Lastly, he mentions that the journey of creating innovative products and bringing them to the market offers an extensive learning experience. It encompasses multiple disciplines from business and program design, to mechanical and electronics engineering, packaging, shipment, logistics, and customs procedures. Hence, a career in IoT not only allows individuals to create and innovate but also has significant potential for job creation in various facets of the industry.

Q5. What educational background or experience do you need in the IoT industry? 

A: Ashish breaks down the required educational background into two main areas: design and manufacturing. 

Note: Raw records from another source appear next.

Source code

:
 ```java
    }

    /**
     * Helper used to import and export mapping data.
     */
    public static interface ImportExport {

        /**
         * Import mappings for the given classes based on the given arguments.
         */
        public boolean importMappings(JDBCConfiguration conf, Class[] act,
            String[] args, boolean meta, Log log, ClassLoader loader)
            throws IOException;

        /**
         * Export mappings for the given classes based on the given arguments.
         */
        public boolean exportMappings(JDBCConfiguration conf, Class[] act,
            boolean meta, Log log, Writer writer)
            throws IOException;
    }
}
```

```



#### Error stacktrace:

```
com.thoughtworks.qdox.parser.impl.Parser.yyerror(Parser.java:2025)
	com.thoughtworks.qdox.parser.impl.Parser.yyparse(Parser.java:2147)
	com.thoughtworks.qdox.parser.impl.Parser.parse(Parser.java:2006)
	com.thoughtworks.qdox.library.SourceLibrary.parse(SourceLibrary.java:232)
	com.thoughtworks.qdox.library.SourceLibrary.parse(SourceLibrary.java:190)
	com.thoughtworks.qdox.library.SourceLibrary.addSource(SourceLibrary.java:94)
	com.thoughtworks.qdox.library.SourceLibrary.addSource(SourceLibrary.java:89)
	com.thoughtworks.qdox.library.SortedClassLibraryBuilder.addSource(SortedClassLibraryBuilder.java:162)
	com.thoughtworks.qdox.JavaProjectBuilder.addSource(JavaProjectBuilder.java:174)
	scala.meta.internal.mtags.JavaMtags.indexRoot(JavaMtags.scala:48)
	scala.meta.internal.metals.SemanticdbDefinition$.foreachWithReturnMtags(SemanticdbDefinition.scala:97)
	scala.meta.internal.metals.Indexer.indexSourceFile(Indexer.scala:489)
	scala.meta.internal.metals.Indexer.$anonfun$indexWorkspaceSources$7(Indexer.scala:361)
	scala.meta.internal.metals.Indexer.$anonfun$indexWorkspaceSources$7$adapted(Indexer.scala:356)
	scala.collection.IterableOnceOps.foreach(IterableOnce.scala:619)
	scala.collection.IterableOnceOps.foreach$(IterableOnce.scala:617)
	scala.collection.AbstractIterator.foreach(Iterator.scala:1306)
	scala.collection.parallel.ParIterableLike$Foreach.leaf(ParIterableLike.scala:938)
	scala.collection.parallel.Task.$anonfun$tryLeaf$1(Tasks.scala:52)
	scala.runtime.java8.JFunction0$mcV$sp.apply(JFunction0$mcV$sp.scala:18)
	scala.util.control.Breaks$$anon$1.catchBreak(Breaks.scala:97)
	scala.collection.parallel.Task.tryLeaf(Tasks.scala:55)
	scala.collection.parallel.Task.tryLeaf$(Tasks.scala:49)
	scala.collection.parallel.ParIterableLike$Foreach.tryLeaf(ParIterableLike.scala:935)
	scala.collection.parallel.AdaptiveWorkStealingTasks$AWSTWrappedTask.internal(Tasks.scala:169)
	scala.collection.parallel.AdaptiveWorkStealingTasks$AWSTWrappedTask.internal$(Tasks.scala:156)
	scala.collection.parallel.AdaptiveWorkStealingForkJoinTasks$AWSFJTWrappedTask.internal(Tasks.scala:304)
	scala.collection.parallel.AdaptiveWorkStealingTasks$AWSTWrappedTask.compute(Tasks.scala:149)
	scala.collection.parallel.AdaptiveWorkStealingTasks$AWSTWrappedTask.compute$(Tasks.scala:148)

On the design side, Ashish likens it to the software industry. The IoT field requires talent that understands electronics, a subject typically taught in the first or second year of an engineering degree. Knowledge about microcontrollers or ICs is also important, with a need for embedded engineering skills to program these components. Furthermore, understanding how to design a PCB and determining which components to include in the circuitry is essential. But it’s not solely about electronics design. IoT brings together hardware, software, and cloud integration, requiring skills in software engineering and cloud engineering as well. Therefore, for the design aspect, an engineering diploma, undergraduate degree, or postgraduate degree in fields like electronics, mechanical, or computer science can be very beneficial.

Turning to the manufacturing side, Ashish identifies different types of roles. There are managers who’ve worked their way up from hands-on roles like soldering components or assembling products. Vocational training courses, like ITI Engineering taken after the 10th grade, can be useful for roles focused on assembly or sorting. Supply chain engineers, who work with various suppliers to procure components, need skills in negotiation, managing inventory and warehousing. Specialized SMT (Surface Mount Technology) engineers, who handle the process of mounting components onto the PCB, also have opportunities in this industry. Additional roles around customs, packaging, and handling also exist within the manufacturing segment.

Lastly, Ashish points out the business layer, which includes roles in sales, marketing, market research, business development, partnerships, alliances, and strategy. These positions can be suitable for professionals from other industries who are keen to transition into the electronics manufacturing industry. For students or those new to the industry, opportunities primarily lie in the design and manufacturing areas.